**REQUEST**
Reproduce the text of every entry below word for word, leaving out the pictures.

**DATA SECTION**
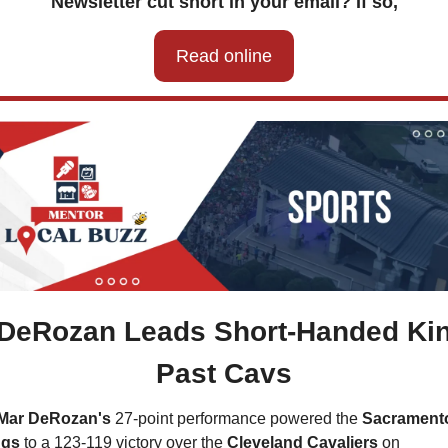
Newsletter cut short in your email? If so,
Read online
 DeRozan Leads Short-Handed Kin
Past Cavs
Mar DeRozan's
 27-point performance powered the 
Sacramento
ngs
 to a 123-119 victory over the 
Cleveland Cavaliers 
on 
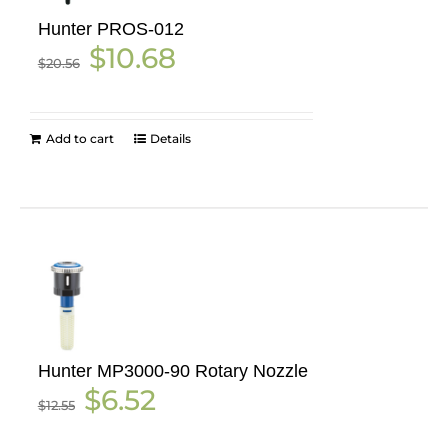
Hunter PROS-012
Original
Current
$
10.68
$
20.56
price
price
was:
is:
$20.56.
$10.68.
Add to cart
Details
Hunter MP3000-90 Rotary Nozzle
Original
Current
$
6.52
$
12.55
price
price
was:
is:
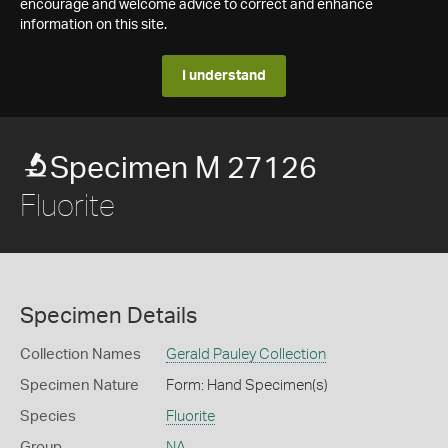
encourage and welcome advice to correct and enhance
information on this site.
I understand
Specimen M 27126
Fluorite
Specimen Details
Collection Names
Gerald Pauley Collection
Specimen Nature
Form: Hand Specimen(s)
Species
Fluorite
Group
NA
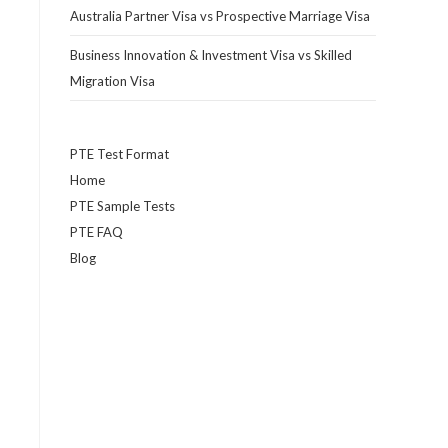
Australia Partner Visa vs Prospective Marriage Visa
Business Innovation & Investment Visa vs Skilled
Migration Visa
PTE Test Format
Home
PTE Sample Tests
PTE FAQ
Blog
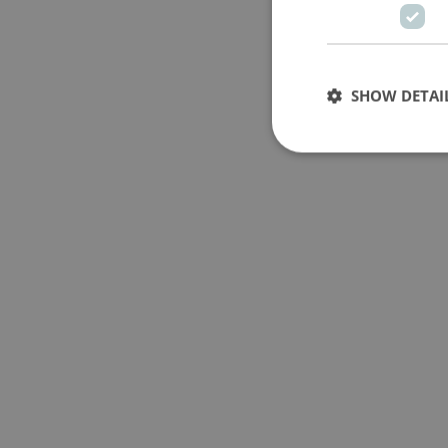
SHOW DETAI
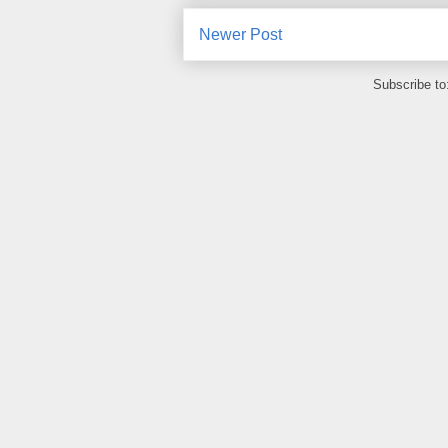
Newer Post
Subscribe to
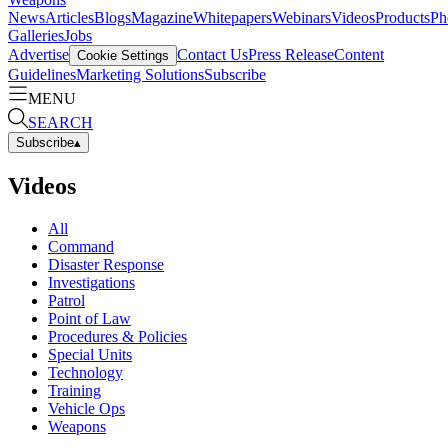
News
Articles
Blogs
Magazine
Whitepapers
Webinars
Videos
Products
Ph
Galleries
Jobs
Advertise
Contact Us
Press Release
Content
Cookie Settings
Guidelines
Marketing Solutions
Subscribe
MENU
SEARCH
Subscribe
▴
Videos
All
Command
Disaster Response
Investigations
Patrol
Point of Law
Procedures & Policies
Special Units
Technology
Training
Vehicle Ops
Weapons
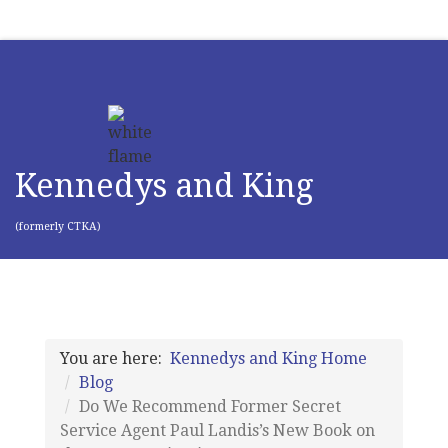
Kennedys and King
(formerly CTKA)
You are here:
Kennedys and King Home
Blog
Do We Recommend Former Secret
Service Agent Paul Landis’s New Book on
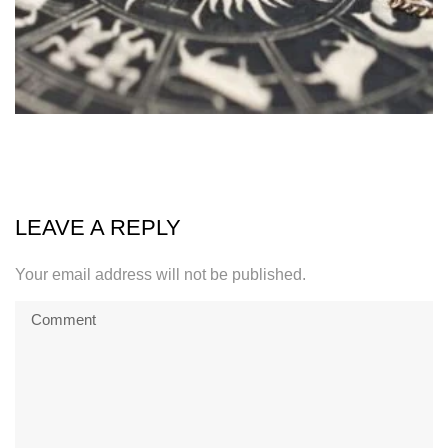
LEAVE A REPLY
Your email address will not be published.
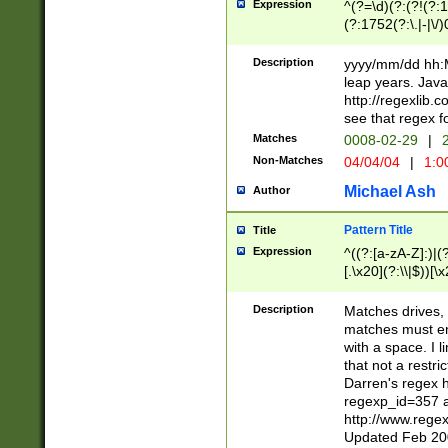
Expression
^(?=\d)(?:(?!(?:15
(?:1752(?:\.|-|\/)
(?!000[04]|(?:(?
(?:\d\d)(?:[0246
Description
yyyy/mm/dd hh:M
(?:\d{4}\D(?!(?:0
leap years. Java
(\d{4})([-\/.])(0
http://regexlib
=\x20\d)\x20))?((
see that regex f
(?:\x20[aApP][mM]
Matches
0008-02-29
|
2
Non-Matches
04/04/04
|
1:0
Michael Ash
Author
Pattern Title
Title
Expression
^((?:[a-zA-Z]:)|(?:
[.\x20](?:\\|$))[\x
.]$)[\x20-\x7E])+)
{2,15}))?$
Description
Matches drives, 
matches must en
with a space. I l
that not a restri
Darren's regex 
regexp_id=357 
http://www.rege
Updated Feb 20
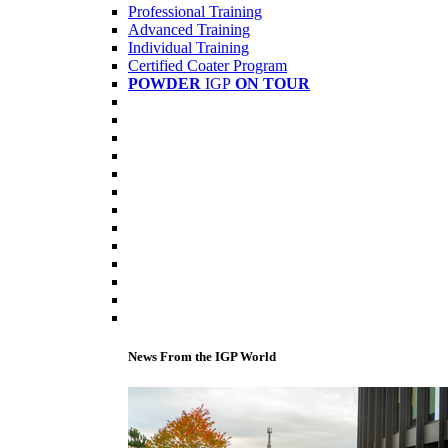
Professional Training
Advanced Training
Individual Training
Certified Coater Program
POWDER
IGP
ON TOUR
News From the IGP World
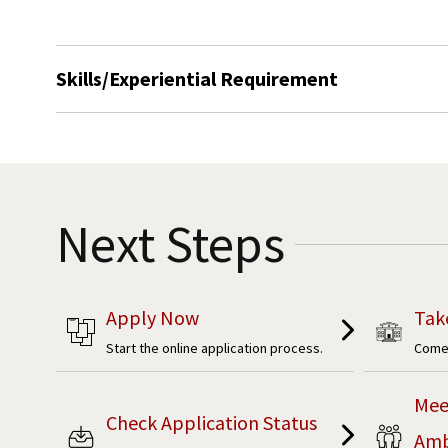
Skills/Experiential Requirement
Next Steps
Apply Now
Tak
Start the online application process.
Come 
Mee
Check Application Status
Amb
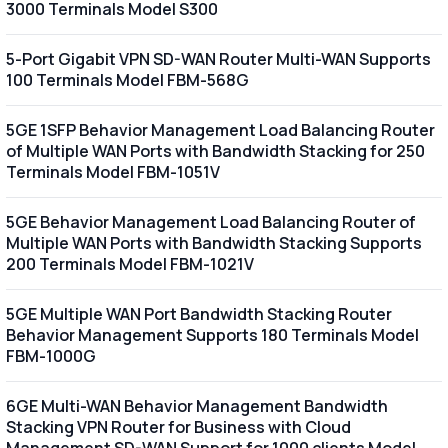
3000 Terminals Model S300
5-Port Gigabit VPN SD-WAN Router Multi-WAN Supports
100 Terminals Model FBM-568G
5GE 1SFP Behavior Management Load Balancing Router
of Multiple WAN Ports with Bandwidth Stacking for 250
Terminals Model FBM-1051V
5GE Behavior Management Load Balancing Router of
Multiple WAN Ports with Bandwidth Stacking Supports
200 Terminals Model FBM-1021V
5GE Multiple WAN Port Bandwidth Stacking Router
Behavior Management Supports 180 Terminals Model
FBM-1000G
6GE Multi-WAN Behavior Management Bandwidth
Stacking VPN Router for Business with Cloud
Management SD-WAN Support for 1000 clients Model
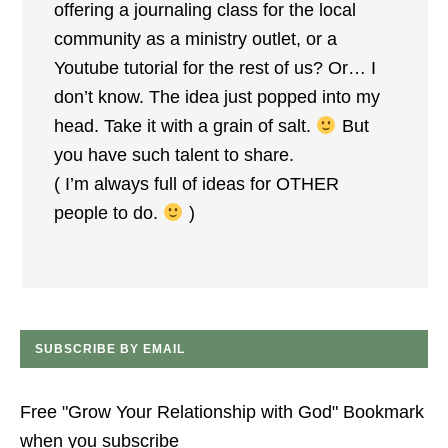
offering a journaling class for the local
community as a ministry outlet, or a
Youtube tutorial for the rest of us? Or… I
don’t know. The idea just popped into my
head. Take it with a grain of salt.
But
you have such talent to share.
( I’m always full of ideas for OTHER
people to do.
)
SUBSCRIBE BY EMAIL
Free "Grow Your Relationship with God" Bookmark
when you subscribe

**RESPONSE FOR THIS EXERCISE**
Newsletter cut short in your email? If so,
Read online
 DeRozan Leads Short-Handed Kin
Past Cavs
Mar DeRozan's
 27-point performance powered the 
Sacramento
ngs
 to a 123-119 victory over the 
Cleveland Cavaliers 
on 
Hunter PROS-012
Original
Current
$
10.68
$
20.56
price
price
was:
is:
$20.56.
$10.68.
Add to cart
Details
Hunter MP3000-90 Rotary Nozzle
Original
Current
$
6.52
$
12.55
price
price
was:
is:
encourage and welcome advice to correct and enhance
information on this site.
I understand
Specimen M 27126
Fluorite
Specimen Details
Collection Names
Gerald Pauley Collection
Specimen Nature
Form: Hand Specimen(s)
Species
Fluorite
Group
NA
Australia Partner Visa vs Prospective Marriage Visa
Business Innovation & Investment Visa vs Skilled
Migration Visa
PTE Test Format
Home
PTE Sample Tests
PTE FAQ
Blog
SHOW DETAI
Newer Post
Subscribe to
News
Articles
Blogs
Magazine
Whitepapers
Webinars
Videos
Products
Ph
Galleries
Jobs
Advertise
Contact Us
Press Release
Content
Cookie Settings
Guidelines
Marketing Solutions
Subscribe
MENU
SEARCH
Subscribe
▴
Videos
All
Command
Disaster Response
Investigations
Patrol
Point of Law
Procedures & Policies
Special Units
Technology
Training
Vehicle Ops
Weapons
Kennedys and King
(formerly CTKA)
You are here:
Kennedys and King Home
Blog
Do We Recommend Former Secret
Service Agent Paul Landis’s New Book on
LEAVE A REPLY
Your email address will not be published.
Expression
^(?=\d)(?:(?!(?:15
(?:1752(?:\.|-|\/)
(?!000[04]|(?:(?
(?:\d\d)(?:[0246
Description
yyyy/mm/dd hh:M
(?:\d{4}\D(?!(?:0
leap years. Java
(\d{4})([-\/.])(0
http://regexlib
=\x20\d)\x20))?((
see that regex f
(?:\x20[aApP][mM]
Matches
0008-02-29
|
2
Non-Matches
04/04/04
|
1:0
Michael Ash
Author
Pattern Title
Title
Expression
^((?:[a-zA-Z]:)|(?:
[.\x20](?:\\|$))[\x
.]$)[\x20-\x7E])+)
{2,15}))?$
Description
Matches drives, 
matches must en
with a space. I l
that not a restri
Darren's regex 
regexp_id=357 
http://www.rege
Updated Feb 20
Professional Training
Advanced Training
Individual Training
Certified Coater Program
POWDER
IGP
ON TOUR
News From the IGP World
Skills/Experiential Requirement
Next Steps
Apply Now
Tak
Start the online application process.
Come 
Mee
Check Application Status
Amb
3000 Terminals Model S300
5-Port Gigabit VPN SD-WAN Router Multi-WAN Supports
100 Terminals Model FBM-568G
5GE 1SFP Behavior Management Load Balancing Router
of Multiple WAN Ports with Bandwidth Stacking for 250
Terminals Model FBM-1051V
5GE Behavior Management Load Balancing Router of
Multiple WAN Ports with Bandwidth Stacking Supports
200 Terminals Model FBM-1021V
5GE Multiple WAN Port Bandwidth Stacking Router
Behavior Management Supports 180 Terminals Model
FBM-1000G
6GE Multi-WAN Behavior Management Bandwidth
Stacking VPN Router for Business with Cloud
Management SD-WAN Support for 1000 clients Model
offering a journaling class for the local
community as a ministry outlet, or a
Youtube tutorial for the rest of us? Or… I
don’t know. The idea just popped into my
head. Take it with a grain of salt.
But
you have such talent to share.
( I’m always full of ideas for OTHER
people to do.
)
SUBSCRIBE BY EMAIL
Free "Grow Your Relationship with God" Bookmark
when you subscribe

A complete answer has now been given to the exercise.